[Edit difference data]
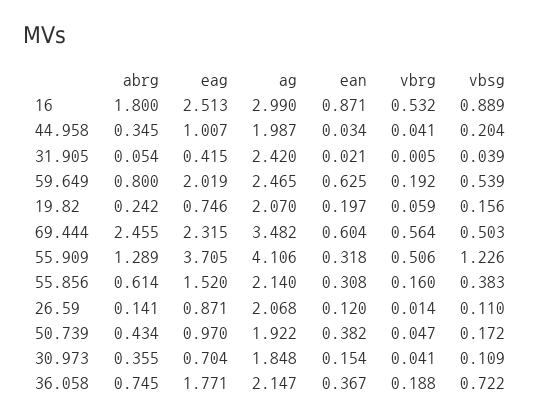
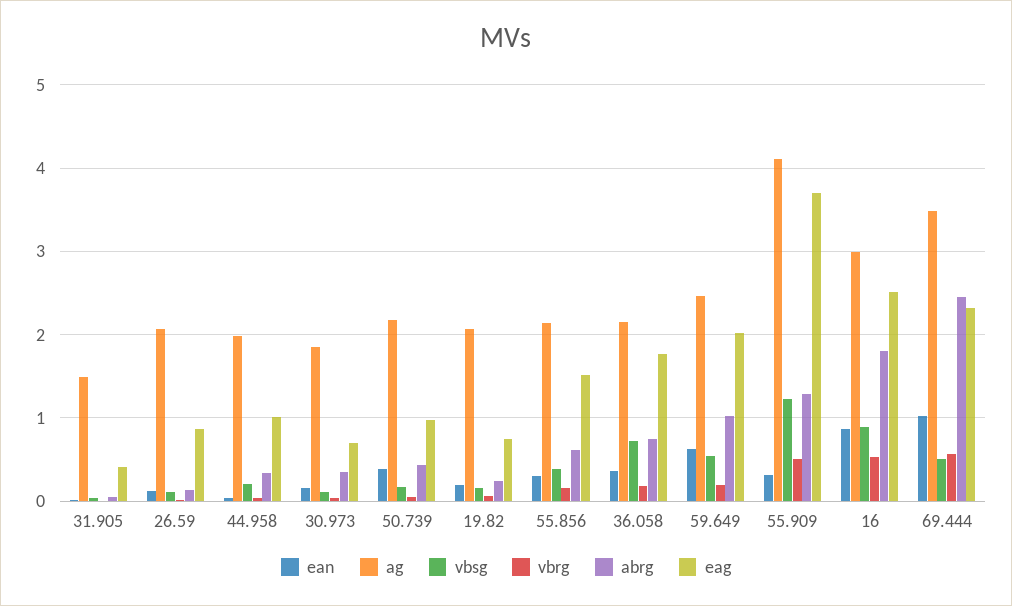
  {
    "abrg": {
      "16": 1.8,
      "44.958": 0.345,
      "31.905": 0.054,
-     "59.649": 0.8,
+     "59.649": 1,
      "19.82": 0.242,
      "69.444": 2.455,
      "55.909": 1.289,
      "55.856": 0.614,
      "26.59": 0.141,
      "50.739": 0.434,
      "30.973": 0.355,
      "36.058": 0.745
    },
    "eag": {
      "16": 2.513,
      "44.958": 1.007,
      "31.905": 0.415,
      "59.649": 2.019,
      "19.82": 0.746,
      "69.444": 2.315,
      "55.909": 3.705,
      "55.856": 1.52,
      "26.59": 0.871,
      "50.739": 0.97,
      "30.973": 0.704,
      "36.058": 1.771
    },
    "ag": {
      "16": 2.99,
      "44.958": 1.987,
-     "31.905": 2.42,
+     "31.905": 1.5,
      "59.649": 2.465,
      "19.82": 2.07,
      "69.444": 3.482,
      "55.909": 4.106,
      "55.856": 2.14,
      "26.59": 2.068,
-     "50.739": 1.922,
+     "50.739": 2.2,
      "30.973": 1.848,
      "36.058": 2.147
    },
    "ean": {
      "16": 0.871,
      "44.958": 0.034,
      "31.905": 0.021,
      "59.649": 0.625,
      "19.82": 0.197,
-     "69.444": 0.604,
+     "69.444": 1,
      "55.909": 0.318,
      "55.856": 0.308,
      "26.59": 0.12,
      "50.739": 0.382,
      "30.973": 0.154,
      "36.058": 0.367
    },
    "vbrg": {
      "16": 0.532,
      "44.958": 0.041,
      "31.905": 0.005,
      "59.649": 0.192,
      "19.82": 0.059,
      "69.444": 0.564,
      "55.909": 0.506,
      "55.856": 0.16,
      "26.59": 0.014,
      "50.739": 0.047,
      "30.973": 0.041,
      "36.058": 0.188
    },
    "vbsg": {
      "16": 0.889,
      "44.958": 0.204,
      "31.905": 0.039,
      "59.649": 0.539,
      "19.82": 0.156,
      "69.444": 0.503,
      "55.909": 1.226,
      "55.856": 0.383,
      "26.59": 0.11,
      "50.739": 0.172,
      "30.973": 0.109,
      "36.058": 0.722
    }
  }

● WORK ITEM:
None of the pictures belong in the copy; transcribe the rest of the data exactly.

● EXERCISE RESPONSE:
  {
    "abrg": {
      "16": 1.8,
      "44.958": 0.345,
      "31.905": 0.054,
-     "59.649": 0.8,
+     "59.649": 1,
      "19.82": 0.242,
      "69.444": 2.455,
      "55.909": 1.289,
      "55.856": 0.614,
      "26.59": 0.141,
      "50.739": 0.434,
      "30.973": 0.355,
      "36.058": 0.745
    },
    "eag": {
      "16": 2.513,
      "44.958": 1.007,
      "31.905": 0.415,
      "59.649": 2.019,
      "19.82": 0.746,
      "69.444": 2.315,
      "55.909": 3.705,
      "55.856": 1.52,
      "26.59": 0.871,
      "50.739": 0.97,
      "30.973": 0.704,
      "36.058": 1.771
    },
    "ag": {
      "16": 2.99,
      "44.958": 1.987,
-     "31.905": 2.42,
+     "31.905": 1.5,
      "59.649": 2.465,
      "19.82": 2.07,
      "69.444": 3.482,
      "55.909": 4.106,
      "55.856": 2.14,
      "26.59": 2.068,
-     "50.739": 1.922,
+     "50.739": 2.2,
      "30.973": 1.848,
      "36.058": 2.147
    },
    "ean": {
      "16": 0.871,
      "44.958": 0.034,
      "31.905": 0.021,
      "59.649": 0.625,
      "19.82": 0.197,
-     "69.444": 0.604,
+     "69.444": 1,
      "55.909": 0.318,
      "55.856": 0.308,
      "26.59": 0.12,
      "50.739": 0.382,
      "30.973": 0.154,
      "36.058": 0.367
    },
    "vbrg": {
      "16": 0.532,
      "44.958": 0.041,
      "31.905": 0.005,
      "59.649": 0.192,
      "19.82": 0.059,
      "69.444": 0.564,
      "55.909": 0.506,
      "55.856": 0.16,
      "26.59": 0.014,
      "50.739": 0.047,
      "30.973": 0.041,
      "36.058": 0.188
    },
    "vbsg": {
      "16": 0.889,
      "44.958": 0.204,
      "31.905": 0.039,
      "59.649": 0.539,
      "19.82": 0.156,
      "69.444": 0.503,
      "55.909": 1.226,
      "55.856": 0.383,
      "26.59": 0.11,
      "50.739": 0.172,
      "30.973": 0.109,
      "36.058": 0.722
    }
  }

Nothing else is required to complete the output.